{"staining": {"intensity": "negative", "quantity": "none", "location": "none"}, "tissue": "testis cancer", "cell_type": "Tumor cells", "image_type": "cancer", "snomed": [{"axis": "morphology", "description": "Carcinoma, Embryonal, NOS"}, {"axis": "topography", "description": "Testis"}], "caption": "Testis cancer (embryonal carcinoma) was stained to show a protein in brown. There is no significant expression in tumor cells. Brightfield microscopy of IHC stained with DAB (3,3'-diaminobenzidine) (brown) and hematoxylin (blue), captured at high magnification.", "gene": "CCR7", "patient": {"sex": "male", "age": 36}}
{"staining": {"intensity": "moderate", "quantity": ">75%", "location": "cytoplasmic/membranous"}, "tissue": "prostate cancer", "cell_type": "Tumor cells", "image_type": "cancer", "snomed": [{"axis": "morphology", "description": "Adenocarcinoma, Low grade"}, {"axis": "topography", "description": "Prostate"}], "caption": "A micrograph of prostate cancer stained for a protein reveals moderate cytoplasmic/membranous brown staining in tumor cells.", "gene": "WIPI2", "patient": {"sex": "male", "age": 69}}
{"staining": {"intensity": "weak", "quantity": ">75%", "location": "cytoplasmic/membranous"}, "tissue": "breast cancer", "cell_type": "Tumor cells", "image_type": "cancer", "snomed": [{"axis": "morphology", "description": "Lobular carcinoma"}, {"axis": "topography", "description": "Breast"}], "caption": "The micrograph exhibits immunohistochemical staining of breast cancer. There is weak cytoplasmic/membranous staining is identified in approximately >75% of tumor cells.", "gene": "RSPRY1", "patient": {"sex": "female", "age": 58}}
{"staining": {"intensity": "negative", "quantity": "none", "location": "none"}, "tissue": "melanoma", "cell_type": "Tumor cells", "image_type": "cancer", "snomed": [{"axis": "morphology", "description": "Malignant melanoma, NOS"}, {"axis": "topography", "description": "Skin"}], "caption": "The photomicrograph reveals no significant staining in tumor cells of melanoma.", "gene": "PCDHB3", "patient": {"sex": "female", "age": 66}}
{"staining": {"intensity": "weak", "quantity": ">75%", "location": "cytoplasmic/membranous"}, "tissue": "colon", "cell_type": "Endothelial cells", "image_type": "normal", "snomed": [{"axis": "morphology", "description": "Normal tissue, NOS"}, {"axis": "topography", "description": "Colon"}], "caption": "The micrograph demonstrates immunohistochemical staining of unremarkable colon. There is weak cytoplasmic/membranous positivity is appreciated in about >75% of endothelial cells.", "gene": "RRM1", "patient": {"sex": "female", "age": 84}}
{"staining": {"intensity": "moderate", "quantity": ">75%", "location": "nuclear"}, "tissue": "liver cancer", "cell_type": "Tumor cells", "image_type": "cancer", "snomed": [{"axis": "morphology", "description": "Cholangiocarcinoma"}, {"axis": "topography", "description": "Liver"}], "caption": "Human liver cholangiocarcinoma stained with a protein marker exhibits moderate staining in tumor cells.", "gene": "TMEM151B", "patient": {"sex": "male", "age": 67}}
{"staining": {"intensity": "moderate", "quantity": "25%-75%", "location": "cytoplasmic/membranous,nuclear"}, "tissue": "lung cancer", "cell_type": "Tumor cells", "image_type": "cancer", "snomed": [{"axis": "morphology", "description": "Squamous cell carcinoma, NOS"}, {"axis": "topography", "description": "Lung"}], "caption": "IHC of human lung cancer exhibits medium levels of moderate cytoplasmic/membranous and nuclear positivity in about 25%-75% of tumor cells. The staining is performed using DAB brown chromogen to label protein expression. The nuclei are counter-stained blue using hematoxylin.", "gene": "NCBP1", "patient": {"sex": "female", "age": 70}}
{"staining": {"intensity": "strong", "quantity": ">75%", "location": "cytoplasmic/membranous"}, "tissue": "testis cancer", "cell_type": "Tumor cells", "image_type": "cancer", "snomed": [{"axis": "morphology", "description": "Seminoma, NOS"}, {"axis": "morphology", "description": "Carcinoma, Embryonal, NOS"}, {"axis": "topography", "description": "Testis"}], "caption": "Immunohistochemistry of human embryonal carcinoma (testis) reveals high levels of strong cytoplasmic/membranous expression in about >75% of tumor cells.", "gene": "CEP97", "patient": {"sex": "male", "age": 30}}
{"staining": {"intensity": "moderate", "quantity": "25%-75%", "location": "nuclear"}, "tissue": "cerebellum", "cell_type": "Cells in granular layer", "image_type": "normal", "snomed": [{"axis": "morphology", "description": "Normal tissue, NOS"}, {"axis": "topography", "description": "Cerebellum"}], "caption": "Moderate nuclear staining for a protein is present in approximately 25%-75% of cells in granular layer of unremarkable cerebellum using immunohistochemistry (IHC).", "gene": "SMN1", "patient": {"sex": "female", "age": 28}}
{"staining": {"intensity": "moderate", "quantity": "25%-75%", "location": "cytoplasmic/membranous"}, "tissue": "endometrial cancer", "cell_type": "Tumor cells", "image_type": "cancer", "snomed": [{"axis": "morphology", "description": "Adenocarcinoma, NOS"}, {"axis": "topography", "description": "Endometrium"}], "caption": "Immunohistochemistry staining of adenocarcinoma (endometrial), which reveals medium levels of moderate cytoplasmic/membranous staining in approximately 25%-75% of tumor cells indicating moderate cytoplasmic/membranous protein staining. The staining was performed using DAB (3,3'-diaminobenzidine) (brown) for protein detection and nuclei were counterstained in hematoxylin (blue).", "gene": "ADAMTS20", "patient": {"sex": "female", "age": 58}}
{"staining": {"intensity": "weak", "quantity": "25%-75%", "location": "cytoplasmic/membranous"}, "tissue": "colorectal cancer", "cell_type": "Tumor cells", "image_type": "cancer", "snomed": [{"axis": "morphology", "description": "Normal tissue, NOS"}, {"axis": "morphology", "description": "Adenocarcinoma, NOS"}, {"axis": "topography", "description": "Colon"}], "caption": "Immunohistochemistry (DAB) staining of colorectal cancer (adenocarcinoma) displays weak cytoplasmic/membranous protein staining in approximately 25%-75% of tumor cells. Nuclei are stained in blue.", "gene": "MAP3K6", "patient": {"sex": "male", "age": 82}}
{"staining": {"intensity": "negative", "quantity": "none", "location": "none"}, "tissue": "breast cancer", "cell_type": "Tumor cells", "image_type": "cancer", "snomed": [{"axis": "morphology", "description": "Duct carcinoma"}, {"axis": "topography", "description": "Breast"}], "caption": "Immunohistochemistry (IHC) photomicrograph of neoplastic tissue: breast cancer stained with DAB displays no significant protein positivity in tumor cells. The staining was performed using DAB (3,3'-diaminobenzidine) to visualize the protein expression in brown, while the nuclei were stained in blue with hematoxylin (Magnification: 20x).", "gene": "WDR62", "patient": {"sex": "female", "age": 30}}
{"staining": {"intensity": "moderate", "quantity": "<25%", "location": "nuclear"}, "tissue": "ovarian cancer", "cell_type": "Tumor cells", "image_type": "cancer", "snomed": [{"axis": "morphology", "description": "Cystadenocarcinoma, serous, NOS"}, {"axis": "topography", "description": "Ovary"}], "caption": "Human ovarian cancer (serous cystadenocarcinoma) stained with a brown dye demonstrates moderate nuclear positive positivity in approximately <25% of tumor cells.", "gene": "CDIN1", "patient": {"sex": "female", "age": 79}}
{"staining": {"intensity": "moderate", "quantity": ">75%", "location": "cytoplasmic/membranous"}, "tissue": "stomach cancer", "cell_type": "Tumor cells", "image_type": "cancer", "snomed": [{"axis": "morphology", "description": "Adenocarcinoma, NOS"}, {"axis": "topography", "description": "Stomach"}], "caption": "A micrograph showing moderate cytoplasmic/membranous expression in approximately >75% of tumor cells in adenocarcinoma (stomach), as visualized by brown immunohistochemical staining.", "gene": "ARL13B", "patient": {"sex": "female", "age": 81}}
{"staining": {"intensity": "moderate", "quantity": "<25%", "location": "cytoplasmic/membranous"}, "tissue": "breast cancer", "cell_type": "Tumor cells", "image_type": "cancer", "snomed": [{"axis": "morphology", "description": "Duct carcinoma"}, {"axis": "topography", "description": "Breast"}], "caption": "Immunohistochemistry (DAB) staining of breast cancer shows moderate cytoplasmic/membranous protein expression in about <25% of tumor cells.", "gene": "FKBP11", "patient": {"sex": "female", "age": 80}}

=====

Up to and including the last line of the listing above, copy exactly every line from the one that contains "micrograph showing moderate" onward; leave out all others.

Written solution:
{"staining": {"intensity": "moderate", "quantity": ">75%", "location": "cytoplasmic/membranous"}, "tissue": "stomach cancer", "cell_type": "Tumor cells", "image_type": "cancer", "snomed": [{"axis": "morphology", "description": "Adenocarcinoma, NOS"}, {"axis": "topography", "description": "Stomach"}], "caption": "A micrograph showing moderate cytoplasmic/membranous expression in approximately >75% of tumor cells in adenocarcinoma (stomach), as visualized by brown immunohistochemical staining.", "gene": "ARL13B", "patient": {"sex": "female", "age": 81}}
{"staining": {"intensity": "moderate", "quantity": "<25%", "location": "cytoplasmic/membranous"}, "tissue": "breast cancer", "cell_type": "Tumor cells", "image_type": "cancer", "snomed": [{"axis": "morphology", "description": "Duct carcinoma"}, {"axis": "topography", "description": "Breast"}], "caption": "Immunohistochemistry (DAB) staining of breast cancer shows moderate cytoplasmic/membranous protein expression in about <25% of tumor cells.", "gene": "FKBP11", "patient": {"sex": "female", "age": 80}}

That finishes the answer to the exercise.